Vivências ou não
Fazia-se tarde.
Em surdina, as paredes ainda comentavam com os quadros pendurados as cenas que tinham acabado de presenciar. As caricias trocadas, os longos beijos que interrompiam os gemidos de prazer sussurrados entre braços e pernas enleadas. As voltas, as cambalhotas, as gargalhadas e os sorrisos cumplices de dois corpos em busca da satisfação muito mais que carnal - no entanto é sempre a carne que fica com a fama, quando o desejo é ardente e quer cortar o acesso ao oxigénio.

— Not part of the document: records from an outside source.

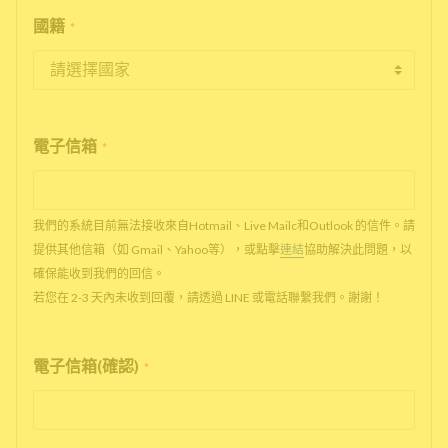
國籍
*
電子信箱
*
我們的系統目前無法接收來自Hotmail、Live Mailc和Outlook 的信件。請
提供其他信箱（如 Gmail、Yahoo等），或點擊
連結
協助解決此問題，以
確保能收到我們的回信。
若您在 2-3 天內未收到回覆，請透過 LINE 或電話聯繫我們。謝謝！
電子信箱(確認)
*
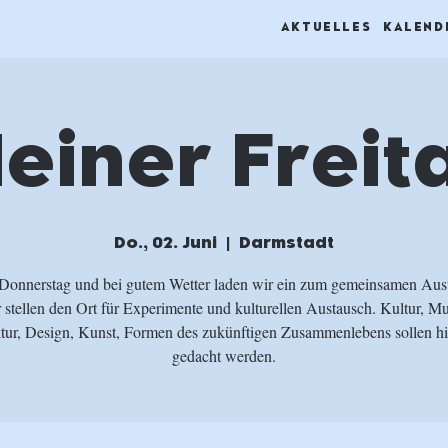
AKTUELLES
KALEND
leiner Freit
Do., 02. Juni
  |  
Darmstadt
Donnerstag und bei gutem Wetter laden wir ein zum gemeinsamen Aus
 stellen den Ort für Experimente und kulturellen Austausch. Kultur, Mu
tur, Design, Kunst, Formen des zukünftigen Zusammenlebens sollen hi
gedacht werden.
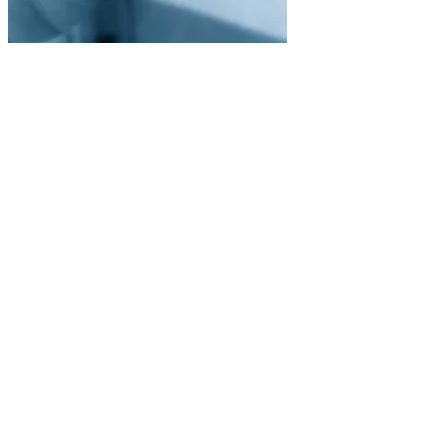
/03
Overflatebehandling
Etterbearbeiding & belegg
Alle vanlige overflatebehandlinger fra én kilde gjennom vårt
partnernettverk.
Anodisering (type II & III)
Herding & anløping
Galvanisk belegg
Brunering & fosfatering
🎨
/04
Montering
Komplette løsninger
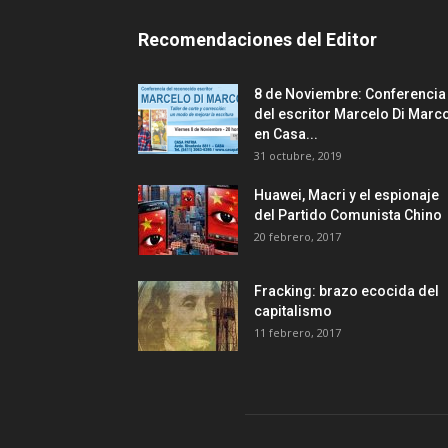
Recomendaciones del Editor
8 de Noviembre: Conferencia
del escritor Marcelo Di Marc
en Casa...
31 octubre, 2019
Huawei, Macri y el espionaje
del Partido Comunista Chino
20 febrero, 2017
Fracking: brazo ecocida del
capitalismo
11 febrero, 2017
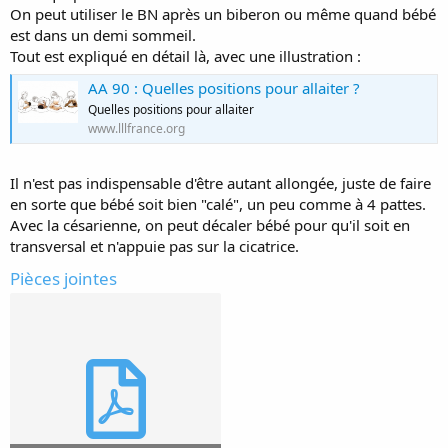
On peut utiliser le BN après un biberon ou même quand bébé
est dans un demi sommeil.
Tout est expliqué en détail là, avec une illustration :
AA 90 : Quelles positions pour allaiter ?
Quelles positions pour allaiter
www.lllfrance.org
Il n'est pas indispensable d'être autant allongée, juste de faire
en sorte que bébé soit bien "calé", un peu comme à 4 pattes.
Avec la césarienne, on peut décaler bébé pour qu'il soit en
transversal et n'appuie pas sur la cicatrice.
Pièces jointes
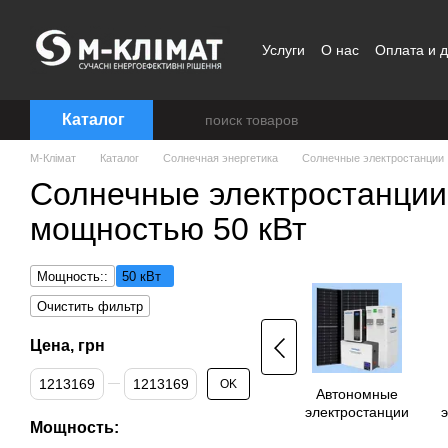
Перейти к основному контенту
Услуги
О нас
Оплата и д
Договор публичной офер
Каталог
M-Клімат
Каталог
Солнечная энергетика
Солнечные электростанции
Солнечные электростанции
мощностью 50 кВт
Мощность::
50 кВт
Очистить фильтр
Цена, грн
От Цена, грн
До Цена, грн
OK
Автономные
электростанции
Мощность:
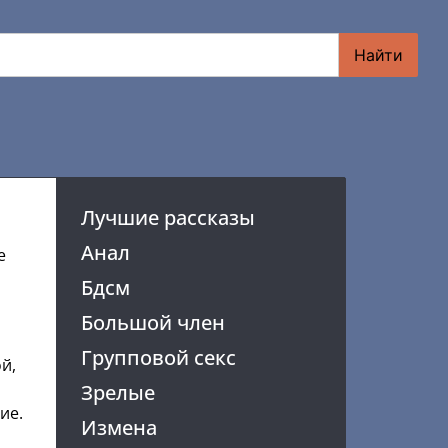
Найти
Лучшие рассказы
Анал
е
Бдсм
Большой член
Групповой секс
й,
Зрелые
ие.
Измена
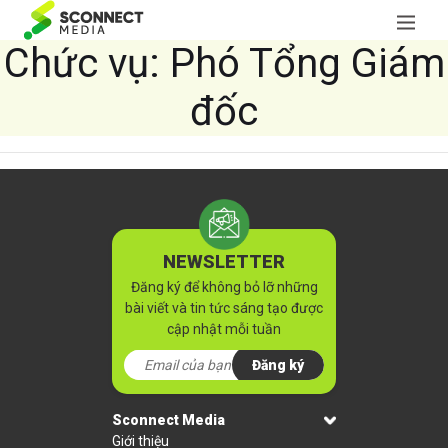
Chức vụ:
Phó Tổng Giám
đốc
NEWSLETTER
Đăng ký để không bỏ lỡ những
bài viết và tin tức sáng tạo được
cập nhật mỗi tuần
Đăng ký
Sconnect Media
Giới thiệu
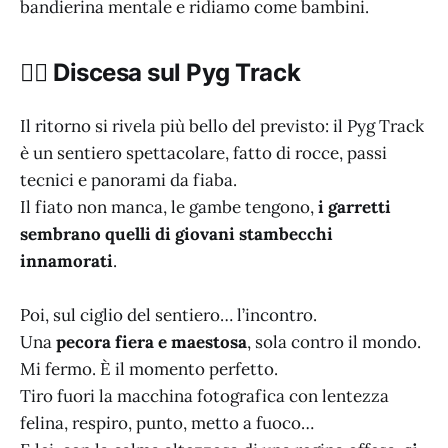
bandierina mentale e ridiamo come bambini.
🧗‍♂️ Discesa sul Pyg Track
Il ritorno si rivela più bello del previsto: il Pyg Track
è un sentiero spettacolare, fatto di rocce, passi
tecnici e panorami da fiaba.
Il fiato non manca, le gambe tengono,
i garretti
sembrano quelli di giovani stambecchi
innamorati
.
Poi, sul ciglio del sentiero… l’incontro.
Una
pecora fiera e maestosa
, sola contro il mondo.
Mi fermo. È il momento perfetto.
Tiro fuori la macchina fotografica con lentezza
felina, respiro, punto, metto a fuoco…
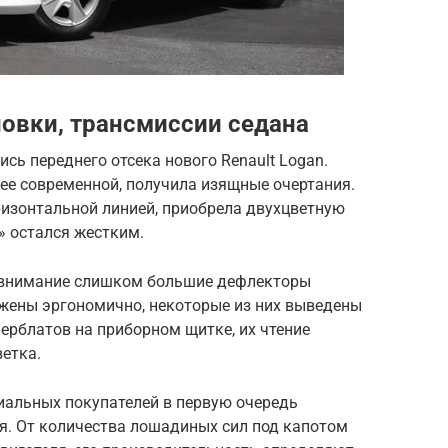
новки, трансмиссии седана
сь переднего отсека нового Renault Logan.
ее современной, получила изящные очертания.
ризонтальной линией, приобрела двухцветную
» остался жестким.
 внимание слишком большие дефлекторы
жены эргономично, некоторые из них выведены
ерблатов на приборном щитке, их чтение
ветка.
иальных покупателей в первую очередь
я. От количества лошадиных сил под капотом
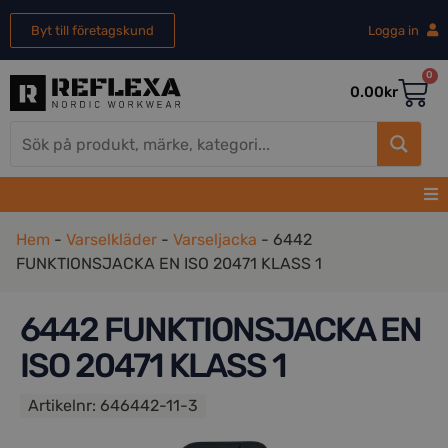
Byt till företagskund
Logga in
0
0.00
kr
Hem
-
Varselkläder
-
Varseljacka
-
6442
FUNKTIONSJACKA EN ISO 20471 KLASS 1
6442 FUNKTIONSJACKA EN
ISO 20471 KLASS 1
Artikelnr:
646442-11-3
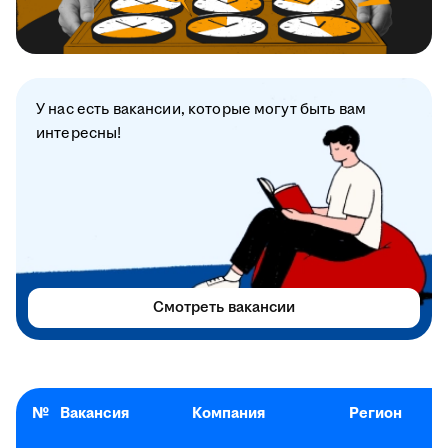
У нас есть вакансии, которые могут быть вам
интересны!
Смотреть вакансии
№
Вакансия
Компания
Регион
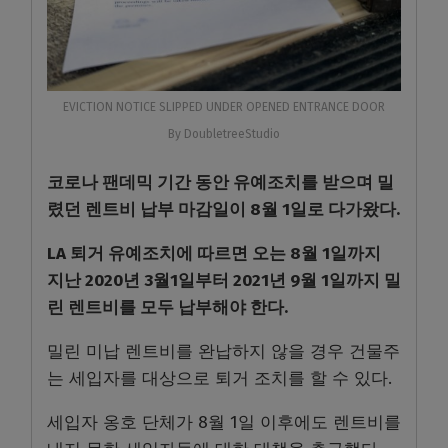
EVICTION NOTICE SLIPPED UNDER OPENED ENTRANCE DOOR
By DoubletreeStudio
코로나 팬데믹 기간 동안 유예조치를 받으며 밀
렸던 렌트비 납부 마감일이
8
월
1
일로 다가왔다
.
LA
퇴거 유예조치에 따르면 오는
8
월
1
일까지
지난
2020
년
3
월
1
일부터
2021
년
9
월
1
일까지 밀
린 렌트비를 모두 납부해야 한다
.
밀린 미납 렌트비를 완납하지 않을 경우 건물주
는 세입자를 대상으로 퇴거 조치를 할 수 있다
.
세입자 옹호 단체가
8
월
1
일 이후에도 렌트비를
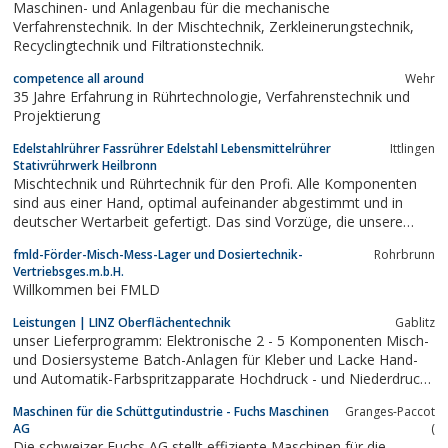
Maschinen- und Anlagenbau für die mechanische
Verfahrenstechnik. In der Mischtechnik, Zerkleinerungstechnik,
Recyclingtechnik und Filtrationstechnik.
competence all around
Wehr
35 Jahre Erfahrung in Rührtechnologie, Verfahrenstechnik und
Projektierung
Edelstahlrührer Fassrührer Edelstahl Lebensmittelrührer
Ittlingen
Stativrührwerk Heilbronn
Mischtechnik und Rührtechnik für den Profi. Alle Komponenten
sind aus einer Hand, optimal aufeinander abgestimmt und in
deutscher Wertarbeit gefertigt. Das sind Vorzüge, die unsere
Kunden aus Handwerk, Industrie und der Chemie- und
fmld-Förder-Misch-Mess-Lager und Dosiertechnik-
Rohrbrunn
Lebensmittelbranche zu schätzen wissen und die die Marke epi
Vertriebsges.m.b.H.
weit über die Grenzen Europas hinaus...
Willkommen bei FMLD
Leistungen | LINZ Oberflächentechnik
Gablitz
unser Lieferprogramm: Elektronische 2 - 5 Komponenten Misch-
und Dosiersysteme Batch-Anlagen für Kleber und Lacke Hand-
und Automatik-Farbspritzapparate Hochdruck - und Niederdruck-
Pumpen Lack- und Luftschläuche Fittings und Zubehör Airless -
Maschinen für die Schüttgutindustrie - Fuchs Maschinen
Granges-Paccot
und Airmixdüsen Absauganlagen trockene und wasserbeflutete
AG
(
Abscheidung Lackierkabinen...
Die schweizer Fuchs AG stellt effiziente Maschinen für die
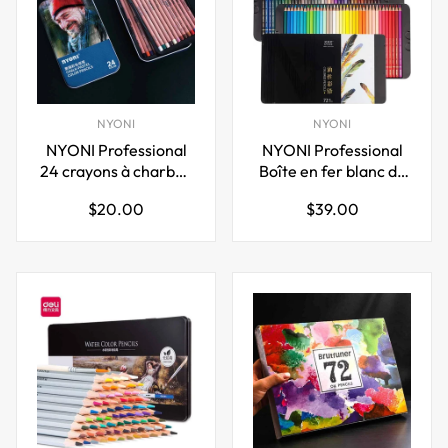
NYONI
NYONI
NYONI Professional
NYONI Professional
24 crayons à charbon
Boîte en fer blanc de
de couleur craie
72 crayons de couleur
Prix
Prix
$20.00
$39.00
pastel
régulier
régulier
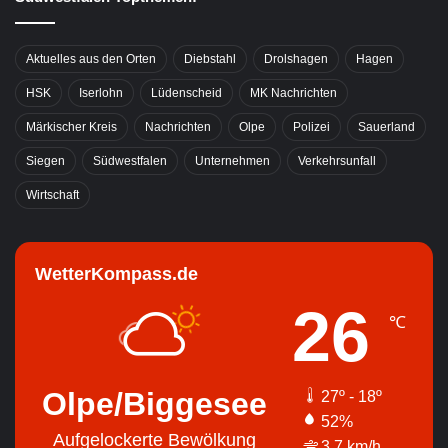
Aktuelles aus den Orten
Diebstahl
Drolshagen
Hagen
HSK
Iserlohn
Lüdenscheid
MK Nachrichten
Märkischer Kreis
Nachrichten
Olpe
Polizei
Sauerland
Siegen
Südwestfalen
Unternehmen
Verkehrsunfall
Wirtschaft
WetterKompass.de
26
℃
Olpe/Biggesee
27º - 18º
52%
Aufgelockerte Bewölkung
3.7 km/h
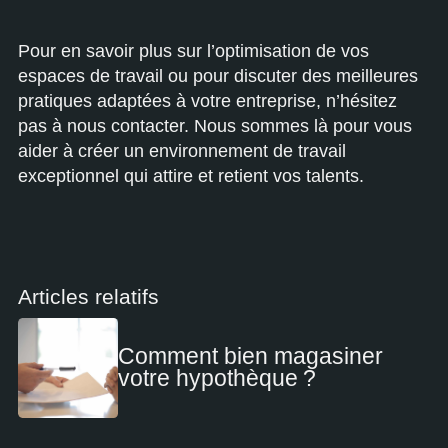
Pour en savoir plus sur l’optimisation de vos
espaces de travail ou pour discuter des meilleures
pratiques adaptées à votre entreprise, n’hésitez
pas à nous contacter. Nous sommes là pour vous
aider à créer un environnement de travail
exceptionnel qui attire et retient vos talents.
Articles relatifs
Comment bien magasiner
votre hypothèque ?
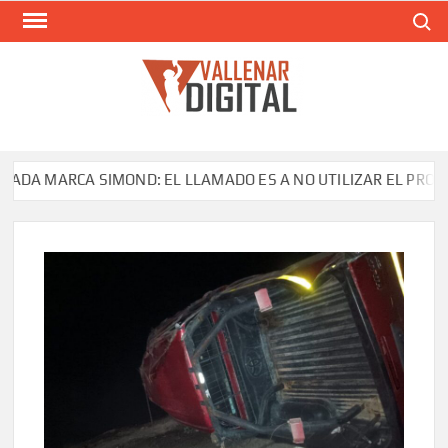
Saltar
Buscar
al
contenido
VAL
Siti
comunic
A MARCA SIMOND: EL LLAMADO ES A NO UTILIZAR EL PRODUCT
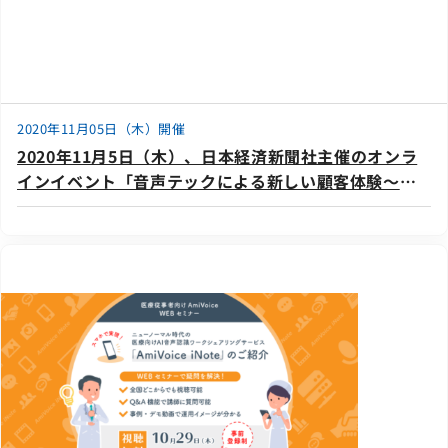
2020年11月05日（木）開催
2020年11月5日（木）、日本経済新聞社主催のオンラ
インイベント「音声テックによる新しい顧客体験～
with コロナ時代におけるコミュニケーションの在り方
～」に登壇いたします。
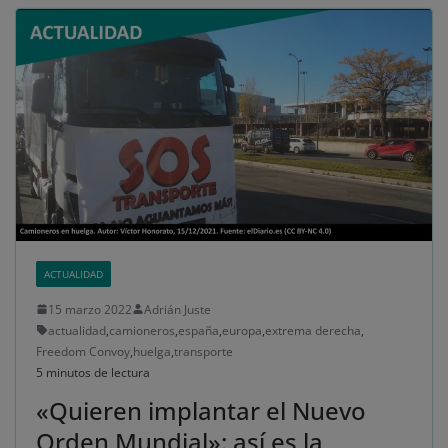
ACTUALIDAD
15 marzo 2022
Adrián Juste
actualidad
,
camioneros
,
españa
,
europa
,
extrema derecha
,
Freedom Convoy
,
huelga
,
transporte
5 minutos de lectura
«Quieren implantar el Nuevo
Orden Mundial»: así es la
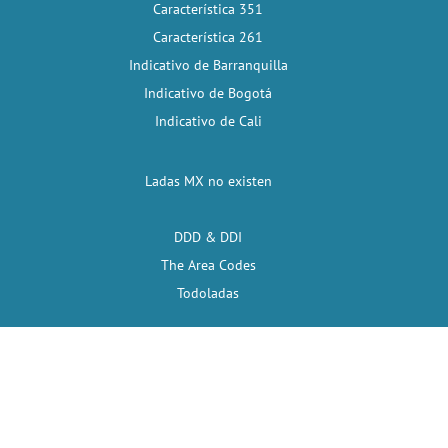
Característica 351
Característica 261
Indicativo de Barranquilla
Indicativo de Bogotá
Indicativo de Cali
Ladas MX no existen
DDD & DDI
The Area Codes
Todoladas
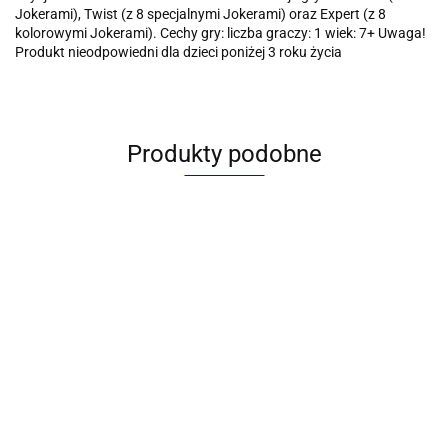
Jokerami), Twist (z 8 specjalnymi Jokerami) oraz Expert (z 8
kolorowymi Jokerami). Cechy gry: liczba graczy: 1 wiek: 7+ Uwaga!
Produkt nieodpowiedni dla dzieci poniżej 3 roku życia
Produkty podobne
Gra
Gra
Gra
Gra
Gra
Gra
logiczna
Gra
logiczna
logiczna
logiczna
logiczna
logiczna
Blokus
logiczna
(789452)
2w1
Adar
Scrabble
ABC Quiz
Mattel
2w1
kości
(469013)
drewniane
MIX,
(BJ44)
Chińczyk i
Grafix
171.25
2w1
historia,
43.39
29.92
31.60
Psi Wyścig
(300064)
209.49
35.71
Mattel
muzyka,
53.74
z
(JGR65)
sport,
bohaterami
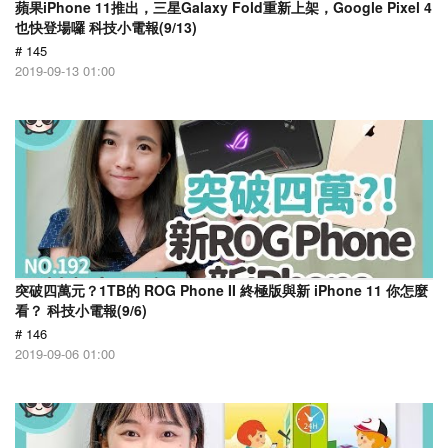
蘋果iPhone 11推出，三星Galaxy Fold重新上架，Google Pixel 4
也快登場囉 科技小電報(9/13)
# 145
2019-09-13 01:00
突破四萬元？1TB的 ROG Phone II 終極版與新 iPhone 11 你怎麼
看？ 科技小電報(9/6)
# 146
2019-09-06 01:00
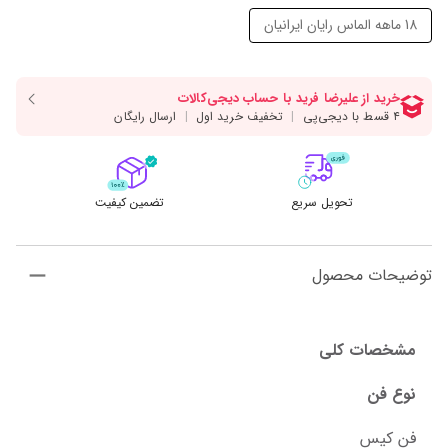
18 ماهه الماس رایان ایرانیان
تحویل سریع
تضمین کیفیت
توضیحات محصول
مشخصات کلی
نوع فن
فن کیس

Não queria ir embora, mas sabia que tinha de ser. O seu tempo dentro daquele quarto esgotara-se... e que tempo tinha sido. Mas esses momentos já tinham passado. E ele agora sabia que tinha de sair daquele quarto, porque já não era o seu lugar, já estava a mais ali dentro. Não queria ir, porque sabia que assim que saisse dali o mundo voltava a girar e o tempo voltava a andar. Dentro daquele quarto o tempo parava e o mundo lá fora deixava de existir. Ali dentro não havia fome ou sede que ele não fosse capaz de saciar no corpo dela. Não havia tempo a passar nem nada que perturbasse os momentos em que tudo parece perfeito numa vida.
Pegou no casaco. Olhou-a nos lindos olhos castanhos e disse, contrariado, o habitual “Adeus, boa noite” com que sempre se despede, guardando para si o "Adoro-te" que sempre tem vontade de dizer. Voltou-se para a porta, rodou a maçaneta bem devagar na esperança de ouvir um “Não vás”. Por momentos pensou ter ouvido isso mesmo e hesitou. No fundo sabia que era ele próprio a querer enganar-se e que o silêncio não tinha sido quebrado, a não ser pela própria mente na sua imaginação.
Abriu a porta e saiu sem saber se algum dia voltaria a entrar.
Por momentos o mundo tinha parado... mas voltou a girar.